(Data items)
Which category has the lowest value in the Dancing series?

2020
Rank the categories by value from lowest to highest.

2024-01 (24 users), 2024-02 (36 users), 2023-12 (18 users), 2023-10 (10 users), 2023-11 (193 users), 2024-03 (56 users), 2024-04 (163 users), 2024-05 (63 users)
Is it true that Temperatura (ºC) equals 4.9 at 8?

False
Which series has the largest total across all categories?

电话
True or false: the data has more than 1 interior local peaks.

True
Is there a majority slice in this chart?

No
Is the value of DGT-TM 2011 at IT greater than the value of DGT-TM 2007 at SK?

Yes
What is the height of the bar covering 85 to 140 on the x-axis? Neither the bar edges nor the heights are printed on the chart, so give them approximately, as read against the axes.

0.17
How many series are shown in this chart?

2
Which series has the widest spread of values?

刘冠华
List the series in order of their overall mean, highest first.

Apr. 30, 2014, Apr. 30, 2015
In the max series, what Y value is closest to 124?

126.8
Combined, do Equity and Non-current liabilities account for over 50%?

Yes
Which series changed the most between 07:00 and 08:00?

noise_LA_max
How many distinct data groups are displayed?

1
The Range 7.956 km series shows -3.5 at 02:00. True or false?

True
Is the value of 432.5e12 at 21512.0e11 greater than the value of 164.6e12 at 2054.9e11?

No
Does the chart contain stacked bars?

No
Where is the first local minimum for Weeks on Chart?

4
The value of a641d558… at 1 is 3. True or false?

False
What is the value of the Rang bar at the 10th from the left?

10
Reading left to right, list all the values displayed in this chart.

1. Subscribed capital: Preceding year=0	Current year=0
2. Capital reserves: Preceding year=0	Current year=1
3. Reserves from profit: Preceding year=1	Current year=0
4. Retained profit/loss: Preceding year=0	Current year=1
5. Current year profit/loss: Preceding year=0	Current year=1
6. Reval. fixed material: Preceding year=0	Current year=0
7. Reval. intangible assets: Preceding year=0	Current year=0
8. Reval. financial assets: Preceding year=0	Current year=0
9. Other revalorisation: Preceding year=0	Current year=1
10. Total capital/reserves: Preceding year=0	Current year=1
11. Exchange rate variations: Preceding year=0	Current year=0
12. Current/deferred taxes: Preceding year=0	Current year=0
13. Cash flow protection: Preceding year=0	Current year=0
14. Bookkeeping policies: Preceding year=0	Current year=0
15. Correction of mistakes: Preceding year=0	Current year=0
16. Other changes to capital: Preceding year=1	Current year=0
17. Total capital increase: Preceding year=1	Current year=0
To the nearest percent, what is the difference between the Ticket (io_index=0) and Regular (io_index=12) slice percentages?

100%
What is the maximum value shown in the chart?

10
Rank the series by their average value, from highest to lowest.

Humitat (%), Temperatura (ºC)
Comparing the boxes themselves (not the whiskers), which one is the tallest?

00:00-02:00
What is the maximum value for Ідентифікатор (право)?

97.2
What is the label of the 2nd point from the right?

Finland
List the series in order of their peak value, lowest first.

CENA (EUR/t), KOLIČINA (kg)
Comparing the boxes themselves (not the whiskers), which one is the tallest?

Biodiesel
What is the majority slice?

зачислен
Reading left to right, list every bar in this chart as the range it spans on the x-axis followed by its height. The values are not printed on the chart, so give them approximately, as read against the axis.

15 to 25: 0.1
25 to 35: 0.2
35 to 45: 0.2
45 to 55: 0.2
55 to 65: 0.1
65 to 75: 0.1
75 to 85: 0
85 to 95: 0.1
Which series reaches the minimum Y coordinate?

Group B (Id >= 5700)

§ Directions: Repeat all of the material above word for word, leaving nothing out and changing nothing.

§ Answer box:
Which category has the lowest value in the Dancing series?

2020
Rank the categories by value from lowest to highest.

2024-01 (24 users), 2024-02 (36 users), 2023-12 (18 users), 2023-10 (10 users), 2023-11 (193 users), 2024-03 (56 users), 2024-04 (163 users), 2024-05 (63 users)
Is it true that Temperatura (ºC) equals 4.9 at 8?

False
Which series has the largest total across all categories?

电话
True or false: the data has more than 1 interior local peaks.

True
Is there a majority slice in this chart?

No
Is the value of DGT-TM 2011 at IT greater than the value of DGT-TM 2007 at SK?

Yes
What is the height of the bar covering 85 to 140 on the x-axis? Neither the bar edges nor the heights are printed on the chart, so give them approximately, as read against the axes.

0.17
How many series are shown in this chart?

2
Which series has the widest spread of values?

刘冠华
List the series in order of their overall mean, highest first.

Apr. 30, 2014, Apr. 30, 2015
In the max series, what Y value is closest to 124?

126.8
Combined, do Equity and Non-current liabilities account for over 50%?

Yes
Which series changed the most between 07:00 and 08:00?

noise_LA_max
How many distinct data groups are displayed?

1
The Range 7.956 km series shows -3.5 at 02:00. True or false?

True
Is the value of 432.5e12 at 21512.0e11 greater than the value of 164.6e12 at 2054.9e11?

No
Does the chart contain stacked bars?

No
Where is the first local minimum for Weeks on Chart?

4
The value of a641d558… at 1 is 3. True or false?

False
What is the value of the Rang bar at the 10th from the left?

10
Reading left to right, list all the values displayed in this chart.

1. Subscribed capital: Preceding year=0	Current year=0
2. Capital reserves: Preceding year=0	Current year=1
3. Reserves from profit: Preceding year=1	Current year=0
4. Retained profit/loss: Preceding year=0	Current year=1
5. Current year profit/loss: Preceding year=0	Current year=1
6. Reval. fixed material: Preceding year=0	Current year=0
7. Reval. intangible assets: Preceding year=0	Current year=0
8. Reval. financial assets: Preceding year=0	Current year=0
9. Other revalorisation: Preceding year=0	Current year=1
10. Total capital/reserves: Preceding year=0	Current year=1
11. Exchange rate variations: Preceding year=0	Current year=0
12. Current/deferred taxes: Preceding year=0	Current year=0
13. Cash flow protection: Preceding year=0	Current year=0
14. Bookkeeping policies: Preceding year=0	Current year=0
15. Correction of mistakes: Preceding year=0	Current year=0
16. Other changes to capital: Preceding year=1	Current year=0
17. Total capital increase: Preceding year=1	Current year=0
To the nearest percent, what is the difference between the Ticket (io_index=0) and Regular (io_index=12) slice percentages?

100%
What is the maximum value shown in the chart?

10
Rank the series by their average value, from highest to lowest.

Humitat (%), Temperatura (ºC)
Comparing the boxes themselves (not the whiskers), which one is the tallest?

00:00-02:00
What is the maximum value for Ідентифікатор (право)?

97.2
What is the label of the 2nd point from the right?

Finland
List the series in order of their peak value, lowest first.

CENA (EUR/t), KOLIČINA (kg)
Comparing the boxes themselves (not the whiskers), which one is the tallest?

Biodiesel
What is the majority slice?

зачислен
Reading left to right, list every bar in this chart as the range it spans on the x-axis followed by its height. The values are not printed on the chart, so give them approximately, as read against the axis.

15 to 25: 0.1
25 to 35: 0.2
35 to 45: 0.2
45 to 55: 0.2
55 to 65: 0.1
65 to 75: 0.1
75 to 85: 0
85 to 95: 0.1
Which series reaches the minimum Y coordinate?

Group B (Id >= 5700)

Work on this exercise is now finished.